- Your objective: Copy the lines word for word, from the line with "genus: Smilax" to the line with "locality: Santo Domingo - Quito.".

- Records provided:
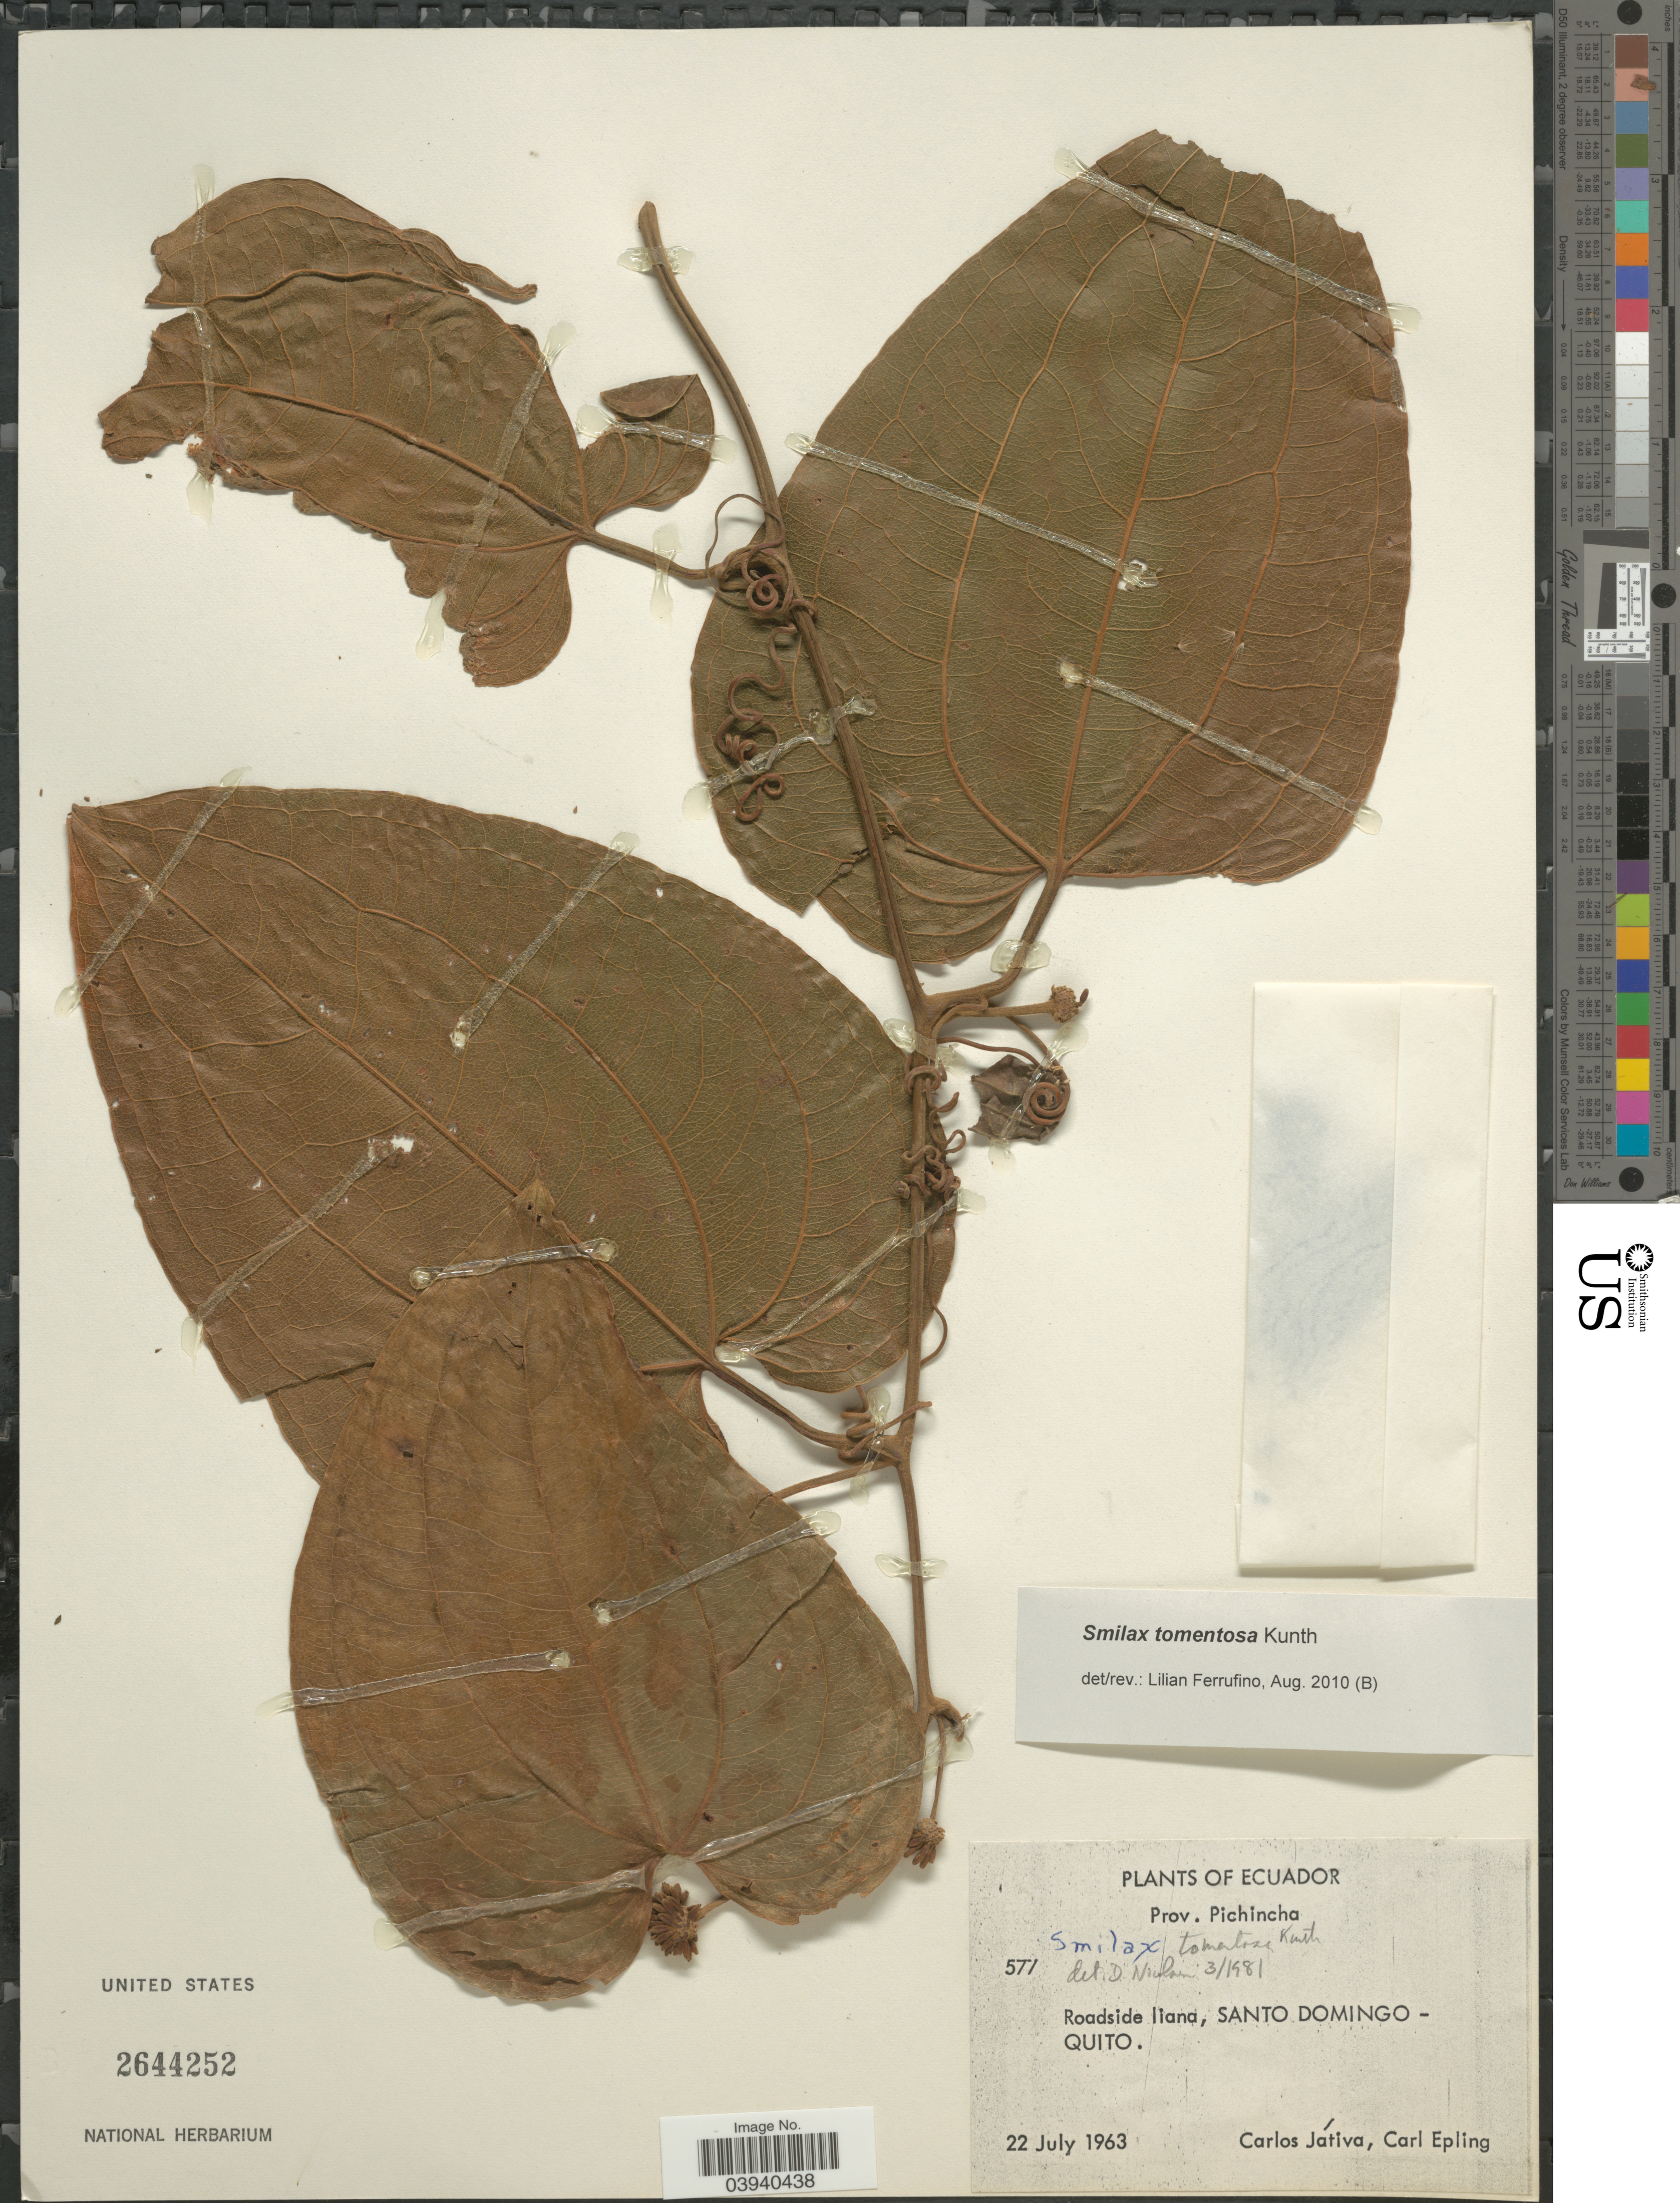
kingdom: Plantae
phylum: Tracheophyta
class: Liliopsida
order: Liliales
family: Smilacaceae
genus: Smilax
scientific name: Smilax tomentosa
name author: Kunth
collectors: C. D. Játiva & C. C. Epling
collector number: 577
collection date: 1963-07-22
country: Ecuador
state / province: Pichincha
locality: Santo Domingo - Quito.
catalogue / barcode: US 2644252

...

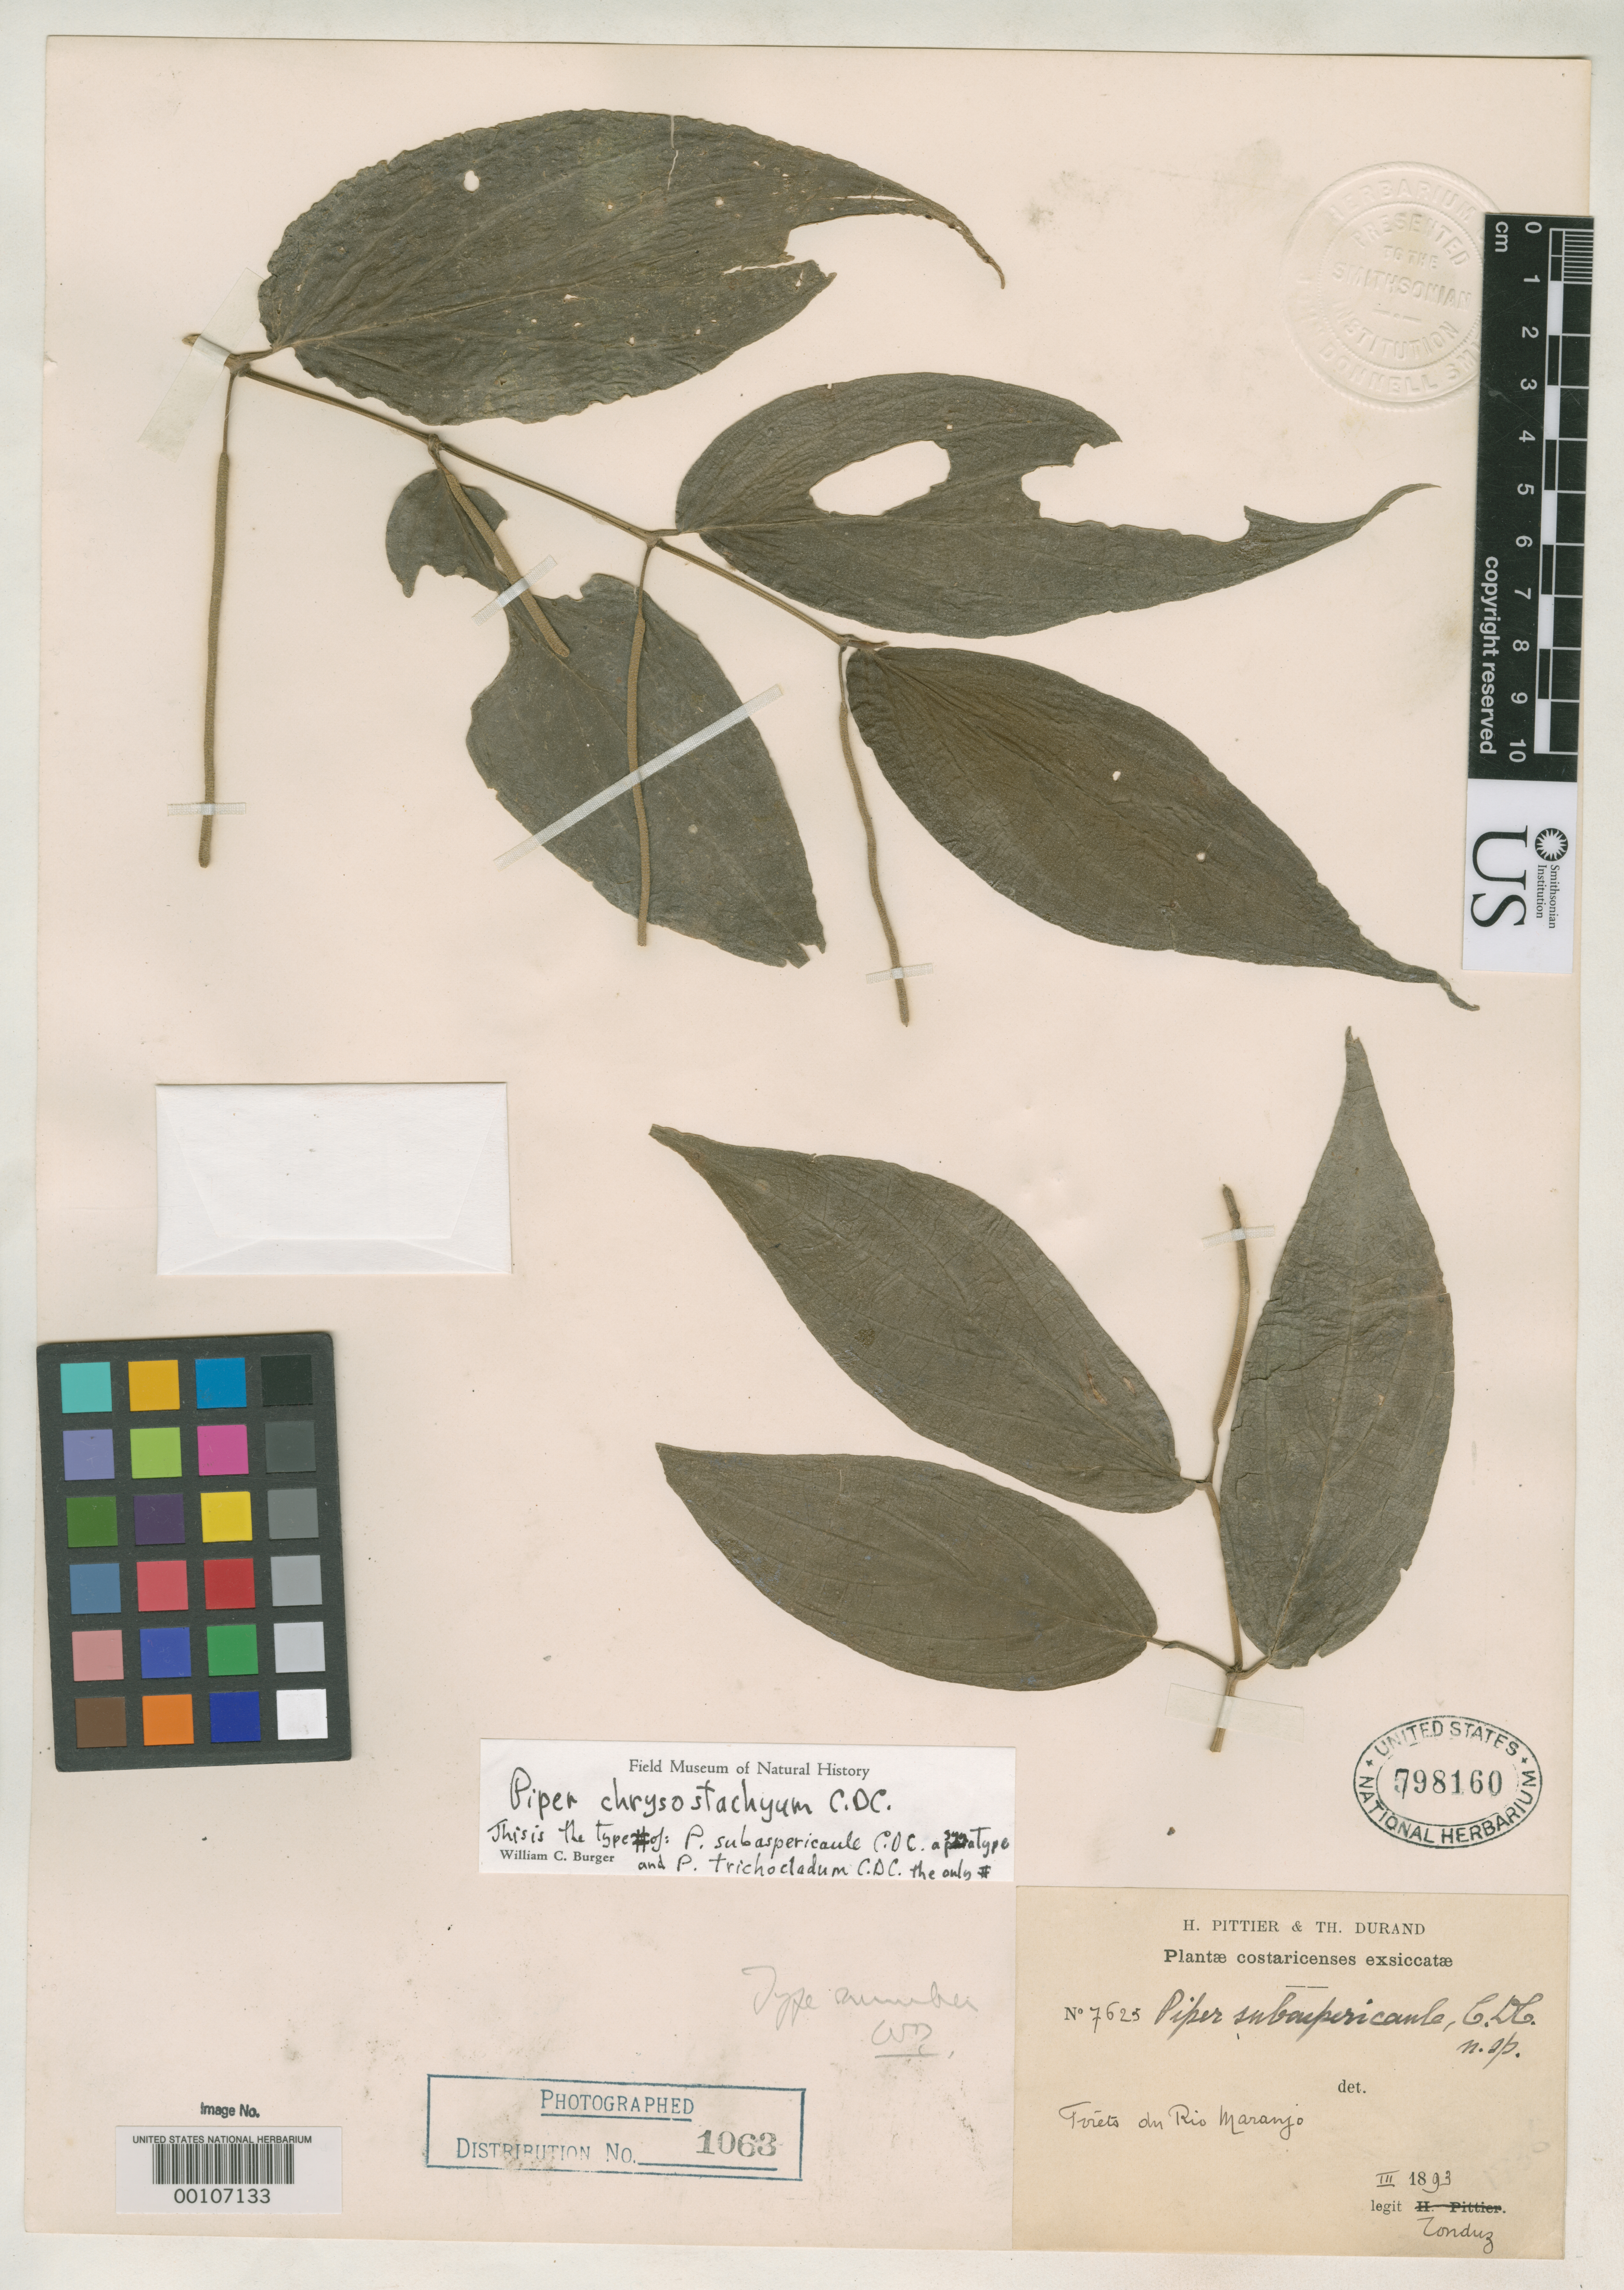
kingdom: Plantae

- Result for this task:
genus: Smilax
scientific name: Smilax tomentosa
name author: Kunth
collectors: C. D. Játiva & C. C. Epling
collector number: 577
collection date: 1963-07-22
country: Ecuador
state / province: Pichincha
locality: Santo Domingo - Quito.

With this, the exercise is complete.